Faux Pointillist Lazy Susans

Source Medium: digital photograph (RAW) processed through Adobe Lightroom and Photoshop CS4.

Call this the first post for Communicating Arts — The Journal as it is exactly that, and I hope many more will follow.

Journal function: to advertise, market, and track the firm’s professional capabilities, development, experience, and philosophy.

Professional service providers in mid-life arrive armed with what they know and busy with what they’re learning.  The Communicating Arts capabilities associated with editorial services have been nothing short of outstanding; those involving straightforward photography: solid.  As the enterprise forges ahead, however, it has the opportunity to improve the blend of the two core business talents–editorial and photography services–with target print and web publishing products intended for advertising, marketing, public relations, and sales.  Whether it will build creative services demand for itself may be a question mark today: as many artists do, I spend a great deal of time engaged in artistic and intellectual pursuits that afford fit and freedom within the contemporary academic and fine arts environments.

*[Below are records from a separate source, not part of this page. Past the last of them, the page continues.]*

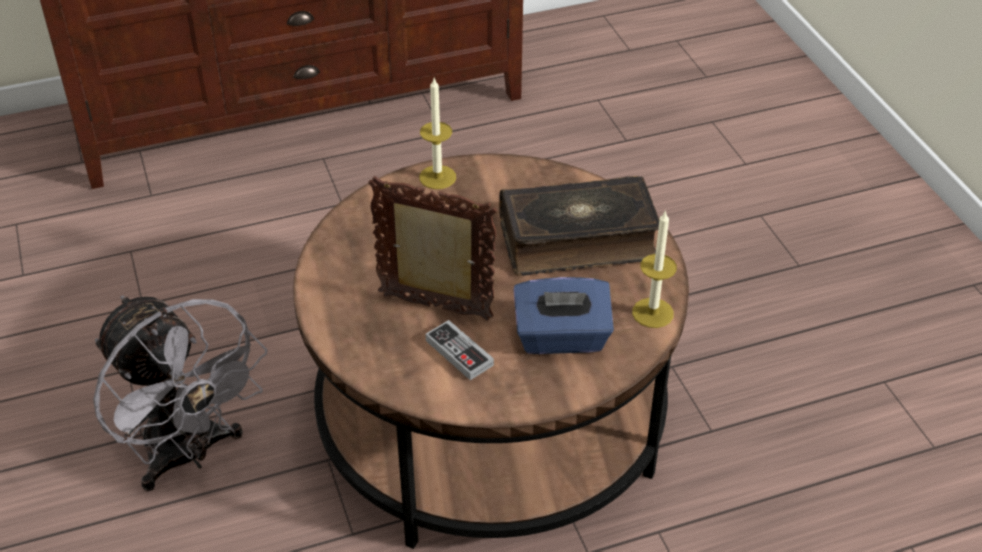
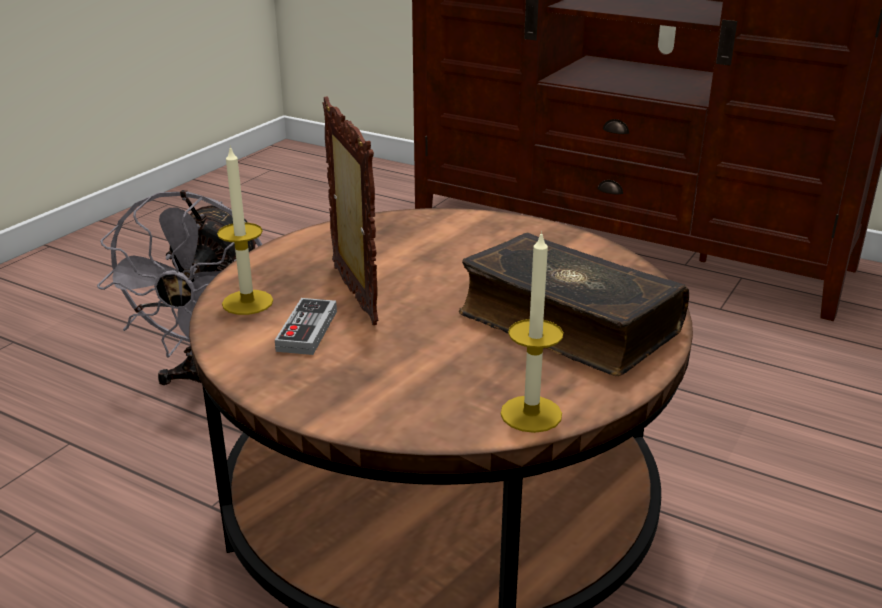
camera: 50 degrees right, 15 degrees down
(437, 177) = (526, 229): candle -> candle (247, 302)
(562, 338) = (406, 375): blue tissue box -> none

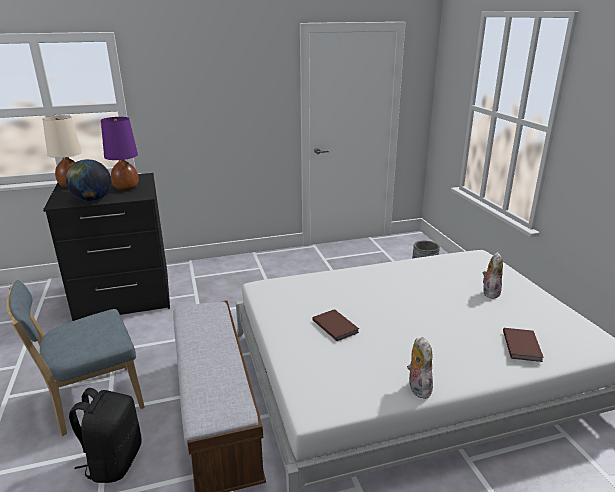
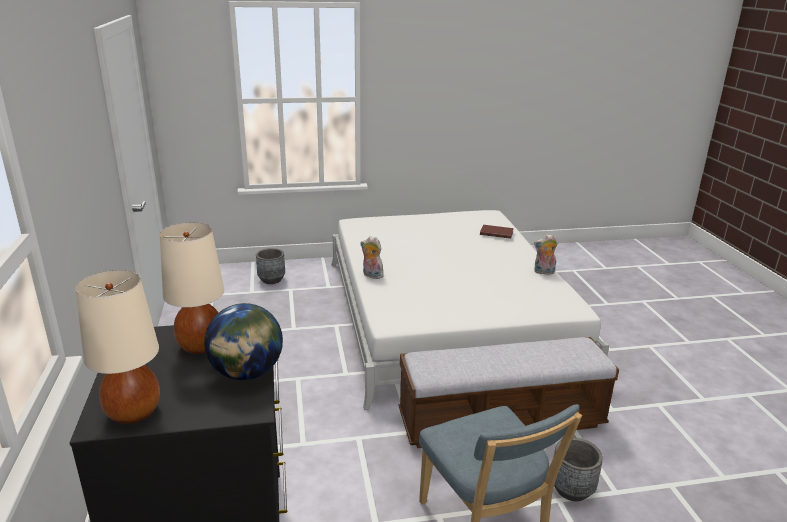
camera: 85 degrees left, 0 degrees up
(114, 461) = (571, 489): black backpack -> grey planter
(126, 188) = (201, 346): purple table lamp -> beige table lamp
(335, 326) = (469, 291): brown book -> none
(490, 292) = (421, 229): plush toy -> plush toy (371, 275)

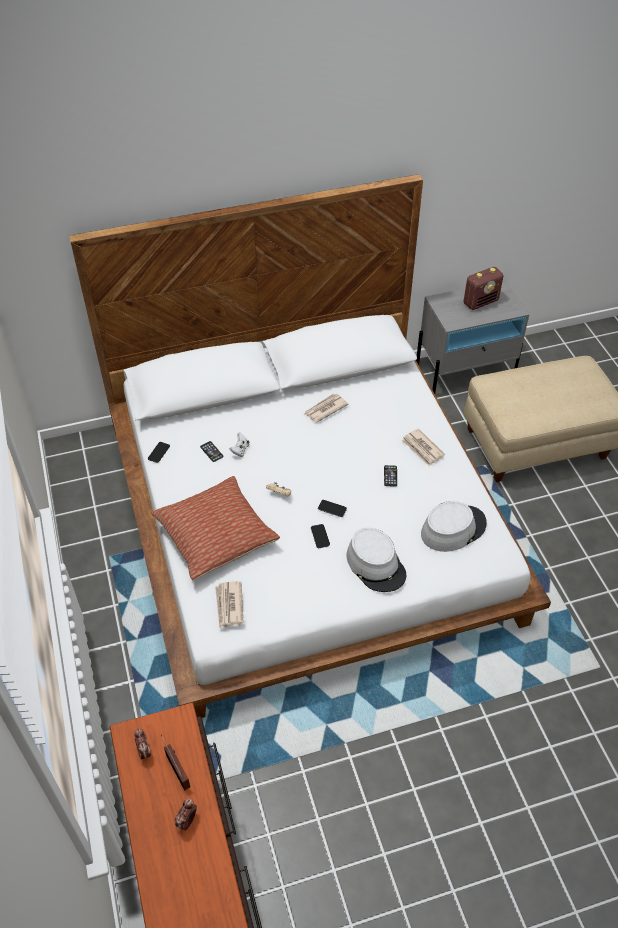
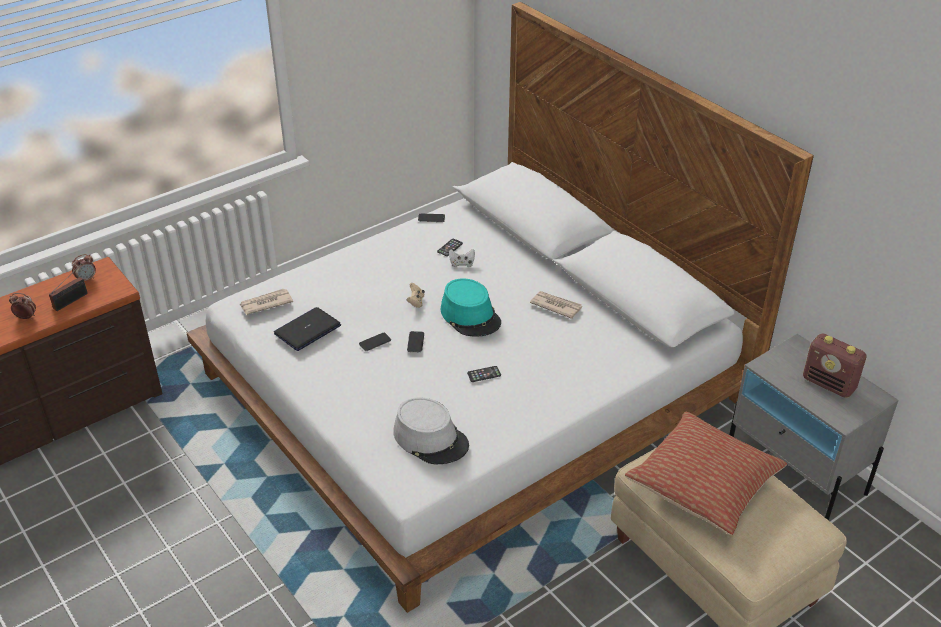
camera: 70 degrees right, 10 degrees down
(215, 535) = (346, 277): pillow -> pillow (704, 484)
(285, 580) = (307, 330): none -> laptop
(315, 463) = (470, 316): none -> turquoise hat
(376, 565) = (355, 390): grey hat -> none
(422, 449) = (540, 391): newspaper -> none

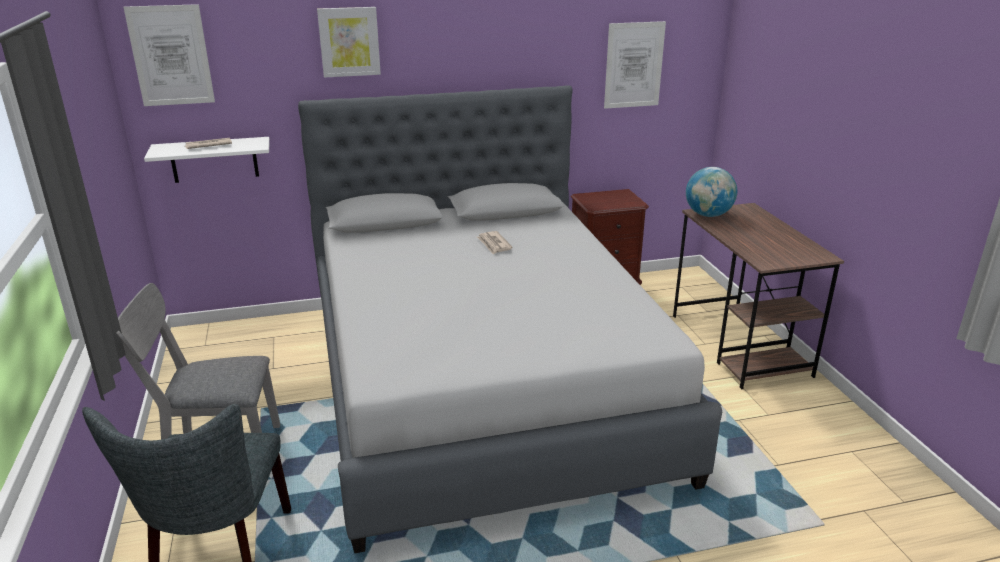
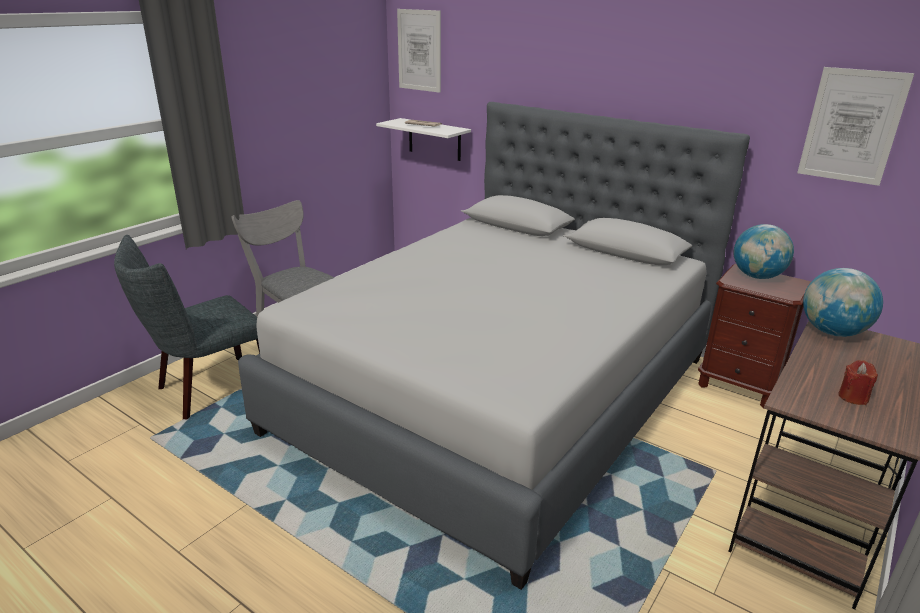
camera: 50 degrees right, 0 degrees up
(349, 42) = (540, 54): picture -> none
(494, 244) = (558, 268): newspaper -> none
(600, 198) = (757, 276): none -> globe
(778, 246) = (853, 397): none -> red candle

In brief: I am not the Main Street photographer.

I am more accurately “writer as entertainer” and photographer as “artist, director, and producer”–perhaps “traveler” should fit in there as well even though I’ve been logging more Windows time over the past year or two than days out in the community or cruising the highways and walking back roads and fields, which I would love to do, intend to do–that and perhaps rediscovering the look of farm life and rural living.

In fact, if you, my reader, know anyone who owns a farm and would care to host an entertaining guest, well just let me know: I enjoy driving, and if there’s photography to be done and music to be made at the destination, all the better!

Above: the photograph cum painterly artifact represents a first departure from photography’s “fidelity to the real”, the essence of the art’s 20th Century “Golden Age” and what has been until now the predominant expectation about what a photograph should look like. 

These days, a recording made with light may be processed to look more real than real or unlike anything resembling the object of initial interest.  Cultural and social contexts will continue to bind the manner in which an image may be treated, but the technology itself no longer constrains a picture to coming out “looking like a photograph”.  The desktop tools, here Adobe’s Design Suite, pull initial recorded content toward treatment as base material for design and illustration.

My response to all that: whatever my other interests, the day has come to become more involved in the Adobe line of design and media-creating products, and so I have entered that learning process.  Programs at my fingertips (among others): Dreamweaver (web design); Flash; Illustrator; InDesign (print publication layout); Photoshop CS4.